Nginx reverse proxy to server with login not working as expected

I have two servers behind an nginx reverse proxy. I am being forwarded correctly to the sites, but one of the sites has a login before it allows you into the site (similar to sharepoint), and the reverse proxy seems to be breaking the login.

I asked a previous question that has a very similar environment here

I am redirected to the login, but I can't login. However, if I remove the reverse proxy from the equation, then I can log in just fine.
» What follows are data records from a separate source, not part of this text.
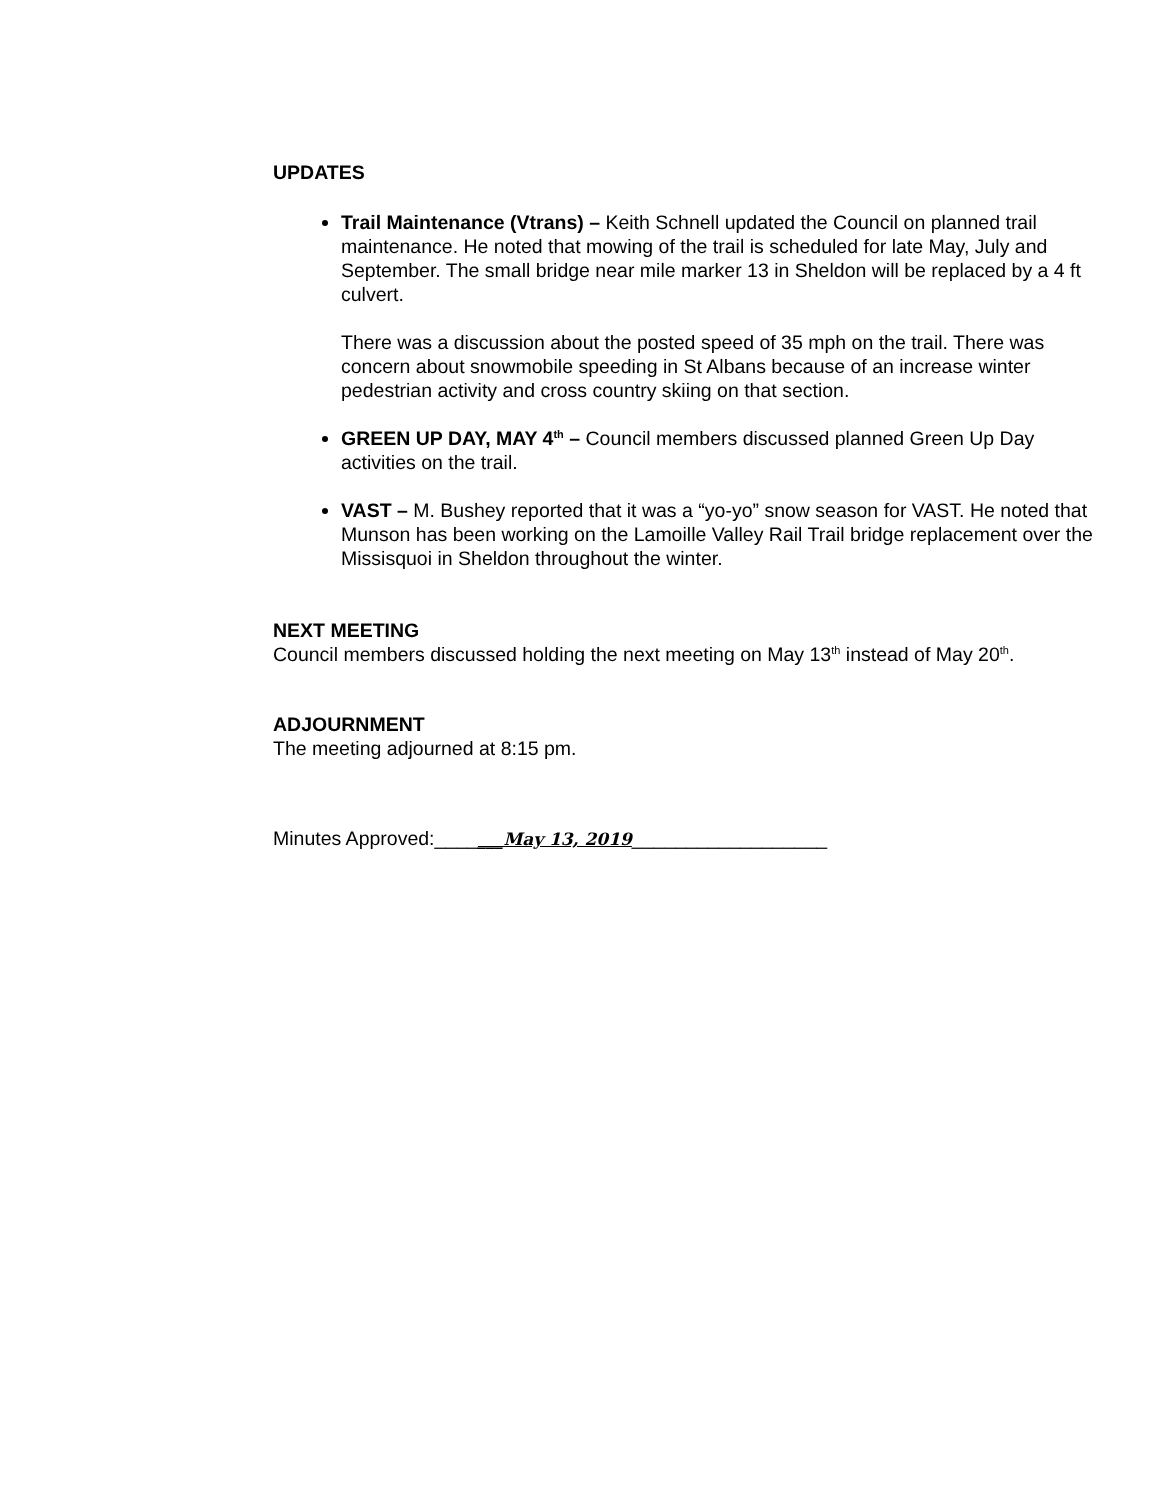UPDATES
Trail Maintenance (Vtrans) – Keith Schnell updated the Council on planned trail maintenance. He noted that mowing of the trail is scheduled for late May, July and September. The small bridge near mile marker 13 in Sheldon will be replaced by a 4 ft culvert.
There was a discussion about the posted speed of 35 mph on the trail. There was concern about snowmobile speeding in St Albans because of an increase winter pedestrian activity and cross country skiing on that section.
GREEN UP DAY, MAY 4<sup>th</sup> – Council members discussed planned Green Up Day activities on the trail.
VAST – M. Bushey reported that it was a “yo-yo” snow season for VAST. He noted that Munson has been working on the Lamoille Valley Rail Trail bridge replacement over the Missisquoi in Sheldon throughout the winter.
NEXT MEETING
Council members discussed holding the next meeting on May 13<sup>th</sup> instead of May 20<sup>th</sup>.
ADJOURNMENT
The meeting adjourned at 8:15 pm.
Minutes Approved:_______May 13, 2019__________________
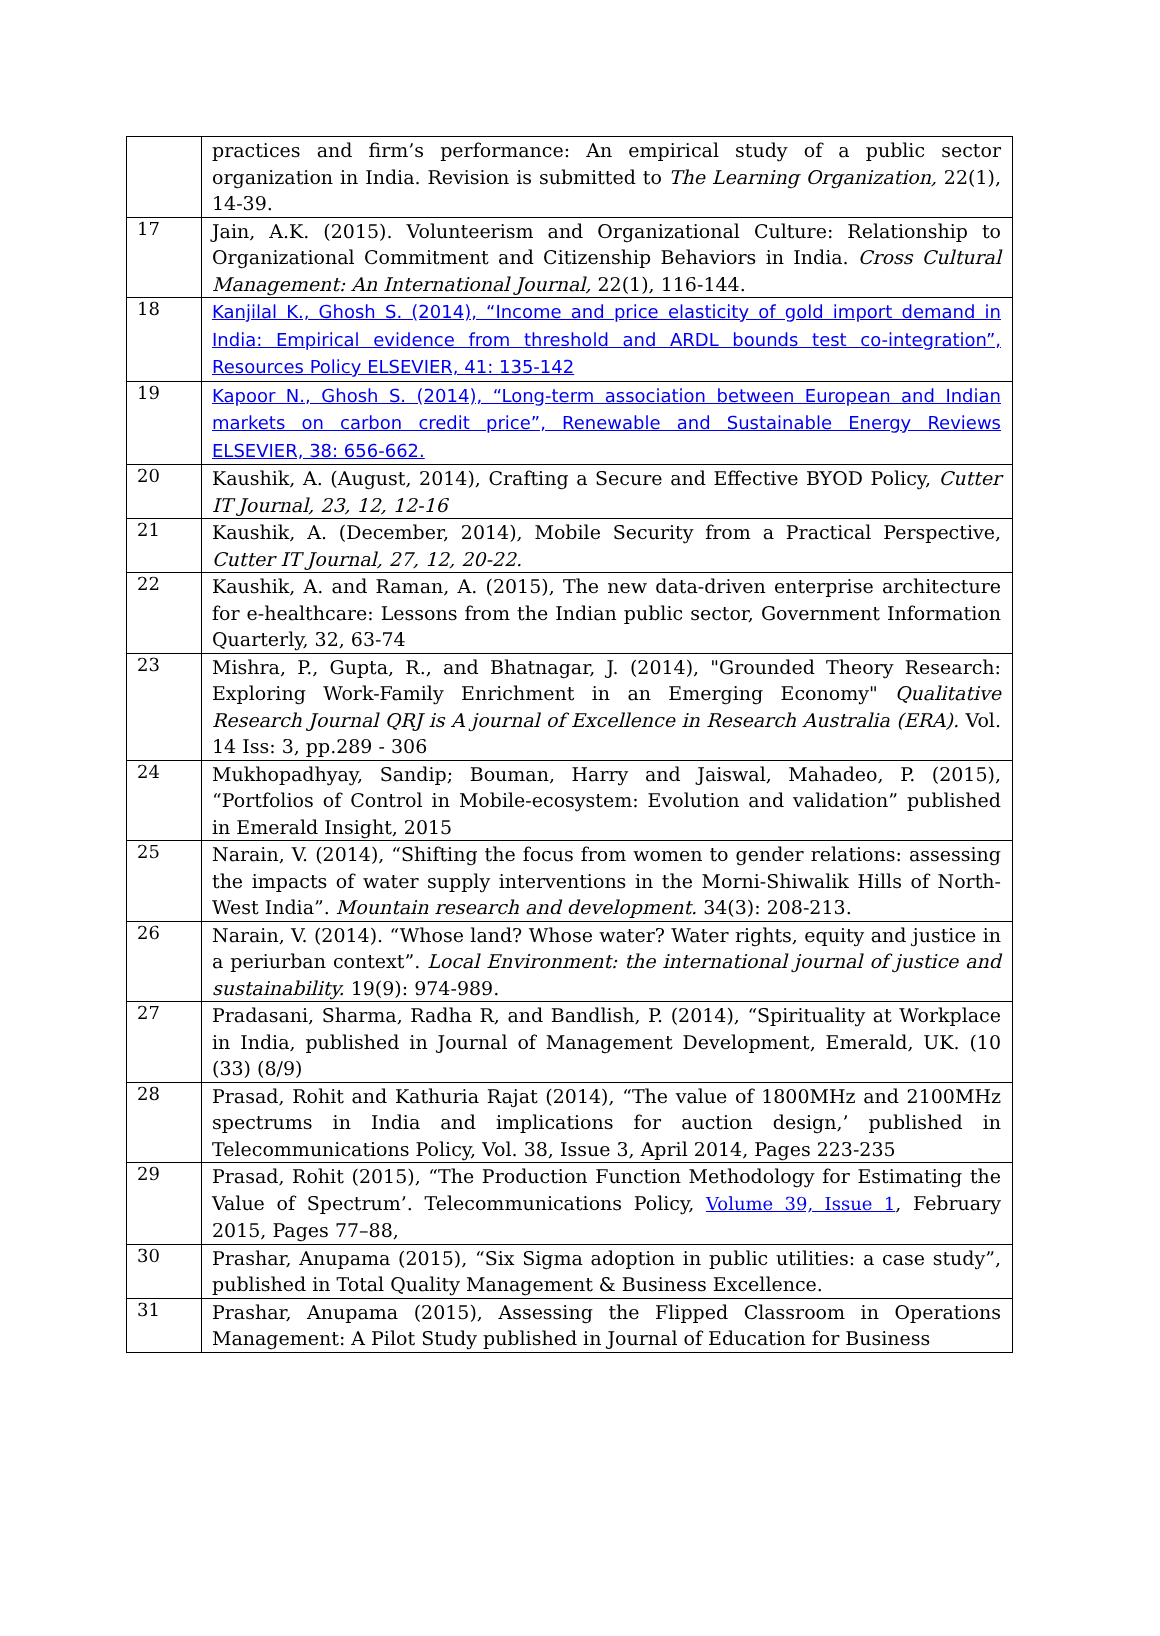| | practices and firm’s performance: An empirical study of a public sector organization in India. Revision is submitted to The Learning Organization, 22(1), 14-39. |
| 17 | Jain, A.K. (2015). Volunteerism and Organizational Culture: Relationship to Organizational Commitment and Citizenship Behaviors in India. Cross Cultural Management: An International Journal, 22(1), 116-144. |
| 18 | Kanjilal K., Ghosh S. (2014), “Income and price elasticity of gold import demand in India: Empirical evidence from threshold and ARDL bounds test co-integration”, Resources Policy ELSEVIER, 41: 135-142 |
| 19 | Kapoor N., Ghosh S. (2014), “Long-term association between European and Indian markets on carbon credit price”, Renewable and Sustainable Energy Reviews ELSEVIER, 38: 656-662. |
| 20 | Kaushik, A. (August, 2014), Crafting a Secure and Effective BYOD Policy, Cutter IT Journal, 23, 12, 12-16 |
| 21 | Kaushik, A. (December, 2014), Mobile Security from a Practical Perspective, Cutter IT Journal, 27, 12, 20-22. |
| 22 | Kaushik, A. and Raman, A. (2015), The new data-driven enterprise architecture for e-healthcare: Lessons from the Indian public sector, Government Information Quarterly, 32, 63-74 |
| 23 | Mishra, P., Gupta, R., and Bhatnagar, J. (2014), "Grounded Theory Research: Exploring Work-Family Enrichment in an Emerging Economy" Qualitative Research Journal QRJ is A journal of Excellence in Research Australia (ERA). Vol. 14 Iss: 3, pp.289 - 306 |
| 24 | Mukhopadhyay, Sandip; Bouman, Harry and Jaiswal, Mahadeo, P. (2015), “Portfolios of Control in Mobile-ecosystem: Evolution and validation” published in Emerald Insight, 2015 |
| 25 | Narain, V. (2014), “Shifting the focus from women to gender relations: assessing the impacts of water supply interventions in the Morni-Shiwalik Hills of North-West India”. Mountain research and development. 34(3): 208-213. |
| 26 | Narain, V. (2014). “Whose land? Whose water? Water rights, equity and justice in a periurban context”. Local Environment: the international journal of justice and sustainability. 19(9): 974-989. |
| 27 | Pradasani, Sharma, Radha R, and Bandlish, P. (2014), “Spirituality at Workplace in India, published in Journal of Management Development, Emerald, UK. (10 (33) (8/9) |
| 28 | Prasad, Rohit and Kathuria Rajat (2014), “The value of 1800MHz and 2100MHz spectrums in India and implications for auction design,’ published in Telecommunications Policy, Vol. 38, Issue 3, April 2014, Pages 223-235 |
| 29 | Prasad, Rohit (2015), “The Production Function Methodology for Estimating the Value of Spectrum’. Telecommunications Policy, Volume 39, Issue 1 , February 2015, Pages 77–88, |
| 30 | Prashar, Anupama (2015), “Six Sigma adoption in public utilities: a case study”, published in Total Quality Management & Business Excellence. |
| 31 | Prashar, Anupama (2015), Assessing the Flipped Classroom in Operations Management: A Pilot Study published in Journal of Education for Business |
The name of the server with the login is server2.mydomain.com

/etc/nginx/sites-available/default

server {
    listen 80 default;
    server_name _;
    return 301 https://$host$request_uri;
}

server {

    listen 443 ssl default_server;
    server_name server1.mydomain.com;

    ssl_certificate /usr/local/nginx/conf/mydomain.com.crt;
    ssl_certificate_key /usr/local/nginx/conf/mydomain.com.key;
    ssl_session_cache shared:SSL:10m;

    ssl_session_timeout 5m;

    ssl_protocols SSLv3 TLSv1 TLSv1.1 TLSv1.2;
    ssl_ciphers "HIGH:!aNULL:!MD5 or HIGH:!aNULL:!MD5:!3DES";
    ssl_prefer_server_ciphers on;

    location / {
            proxy_pass http://192.168.0.15:80;
            proxy_set_header Host $host;

            proxy_redirect http:// $scheme://;

    }
}

server {
    listen 443 ssl;
    server_name server2.mydomain.com;

    ssl_certificate /usr/local/nginx/conf/mydomain.com.crt;
    ssl_certificate_key /usr/local/nginx/conf/mydomain.com.key;
    ssl_session_cache shared:SSL:10m;

    ssl_session_timeout 5m;

    ssl_protocols SSLv3 TLSv1 TLSv1.1 TLSv1.2;
    ssl_ciphers "HIGH:!aNULL:!MD5 or HIGH:!aNULL:!MD5:!3DES";
    ssl_prefer_server_ciphers on;

    location / {
            proxy_pass http://192.168.0.20:80;
            proxy_set_header Host $host;

            proxy_redirect http:// $scheme://;

    }
}

When I go to server1.mydomain.com which is basically a static website, everything seems to work. But, when I go to server2.mydomain.com I get the popup window login, but am unable to successfully log in to the service.

The expected behavior would be that I'm able to login and use this site as if the reverse proxy isn't there.

Here is the access log from the reverse proxy when I try to log into server2.mydomain.com

/var/log/nginx/access.log

192.168.0.5 - - [26/Jan/2016:02:23:52 -0600] "GET /test HTTP/1.1" 401 341 "-" "Mozilla/5.0 (Windows NT 6.3; WOW64; Trident/7.0; rv:11.0) like Gecko"
192.168.0.5 - - [26/Jan/2016:02:23:52 -0600] "GET /test HTTP/1.1" 401 1293 "-" "Mozilla/5.0 (Windows NT 6.3; WOW64; Trident/7.0; rv:11.0) like Gecko"

The /test is the section of the site that the login is located, so I was trying to go to server2.mydomain.com/test.

Is there anything that would obviously stop me from logging in? Any other log files I could check? Thanks in advance


EDIT1

I've tried several things, and none of them work.

My original config file, gets me to the login, but it always returns an access denied page.

this config file:

/etc/nginx/sites-available/default

server {
    listen 443 ssl;
    server_name server2.mydomain.com;

    ssl_certificate /usr/local/nginx/conf/mydomain.com.crt;
    ssl_certificate_key /usr/local/nginx/conf/mydomain.com.key;
    ssl_session_cache shared:SSL:10m;

    ssl_session_timeout 5m;

    ssl_protocols SSLv3 TLSv1 TLSv1.1 TLSv1.2;
    ssl_ciphers "HIGH:!aNULL:!MD5 or HIGH:!aNULL:!MD5:!3DES";
    ssl_prefer_server_ciphers on;

    location / {
            proxy_pass http://192.168.0.20:80;
    }
}

with the proxy_set_header line, and proxy_redirect, just takes me toa straight 403 forbidden access page, but is redirecting.

If I add the proxy_set_header line back, I get to the login again, but any login still fails. I've also tried changing the proxy_set_header to proxy_set_header X-Forwarded-Proto $scheme, and that broke it completely again. Any ideas?


Solution 1:

Your proxy redirect looks suspect. Have a look at the documentation, and also at the nginx beginners guide.

Basically, try removing everything other than proxy_pass from your location. This is mostly a guess, but it's worth a shot.